McCabe and Mrs Miller has certainly got the setting of a Western: a new frontier town which has quickly expanded and is still finding its feet when a stranger (McCabe) comes in and changes everything. However, he's not like the heroes of traditional westerns: he's a gambler- an opportunist, who sees a way of making a life for himself in this new town.
Part of the deal involves giving the townspeople (exclusively men) what they want (women): so he sets up three tents for some ladies of the night to service the males of the town. Mrs Miller, an inhabitant of a nearby settlement, hears about this, and convinces McCabe to expand this part of his empire, and so they become business partners in the town of Presbyterian Church.
The movie has a very 'modern' feeling to it. The way the central character is neither good nor evil, neither heroic nor especially cowardly and neither especially able or a complete wash-out allows the film to continue to have relevance to audiences today. In a way other movies of the Western genre, while enjoyable as entertainment, fall short on social commentary/relevance.
Perhaps its only weakness is that its 'radical' take on prostitution feels so idealistic in comparison to the more sobering themes of the rest of the film. Once it's taken over by Mrs. Miller, the whore house is presented more like a sorority house: with the women empowered by their ability to bring pleasure to the men of the town. They giggle, they chuckle, they dance, they eat cake. This is very much a film of the free love generation.
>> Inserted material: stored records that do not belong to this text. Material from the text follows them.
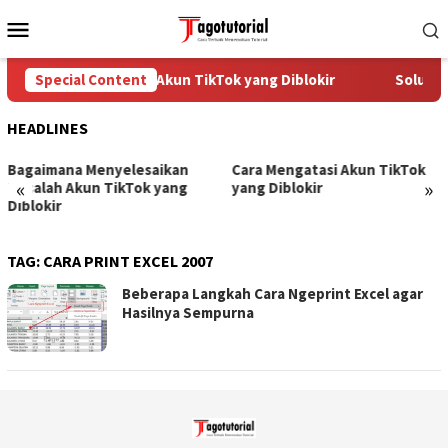
Skip
Mobile
to
Menu
content
Special Content
Cara Mengatasi Akun TikTok yang Diblokir
Solusi u
HEADLINES
Bagaimana Menyelesaikan
Cara Mengatasi Akun TikTok
«
»
Masalah Akun TikTok yang
yang Diblokir
Diblokir
TAG:
CARA PRINT EXCEL 2007
Beberapa Langkah Cara Ngeprint Excel agar
Hasilnya Sempurna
Compare it to other depictions of prostitution in Slow Motion or Requiem for a Dream where clients pay for a service and can essentially demand anything in return, and you can't help but wonder if the director has really thought this scenario through.
So overall, McCabe and Mrs. Miller is a very enjoyable and watchable movie with a central character that's incredibly engaging and beautifully ambiguous. A Western then, for people who hate Westerns, an old movie for a modern audience.